#### DATA FOR THIS TASK

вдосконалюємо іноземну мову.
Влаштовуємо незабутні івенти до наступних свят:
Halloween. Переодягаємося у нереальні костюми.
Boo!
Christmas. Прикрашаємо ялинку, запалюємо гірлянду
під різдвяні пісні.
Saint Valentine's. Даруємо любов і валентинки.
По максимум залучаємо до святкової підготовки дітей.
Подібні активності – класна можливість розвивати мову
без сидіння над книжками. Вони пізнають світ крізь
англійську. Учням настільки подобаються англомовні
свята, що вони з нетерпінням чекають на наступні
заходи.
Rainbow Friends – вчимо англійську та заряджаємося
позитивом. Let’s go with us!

########

Reproduce every line of the items word for word.

## OUTPUT FOR THIS EXERCISE
вдосконалюємо іноземну мову.
Влаштовуємо незабутні івенти до наступних свят:
Halloween. Переодягаємося у нереальні костюми.
Boo!
Christmas. Прикрашаємо ялинку, запалюємо гірлянду
під різдвяні пісні.
Saint Valentine's. Даруємо любов і валентинки.
По максимум залучаємо до святкової підготовки дітей.
Подібні активності – класна можливість розвивати мову
без сидіння над книжками. Вони пізнають світ крізь
англійську. Учням настільки подобаються англомовні
свята, що вони з нетерпінням чекають на наступні
заходи.
Rainbow Friends – вчимо англійську та заряджаємося
позитивом. Let’s go with us!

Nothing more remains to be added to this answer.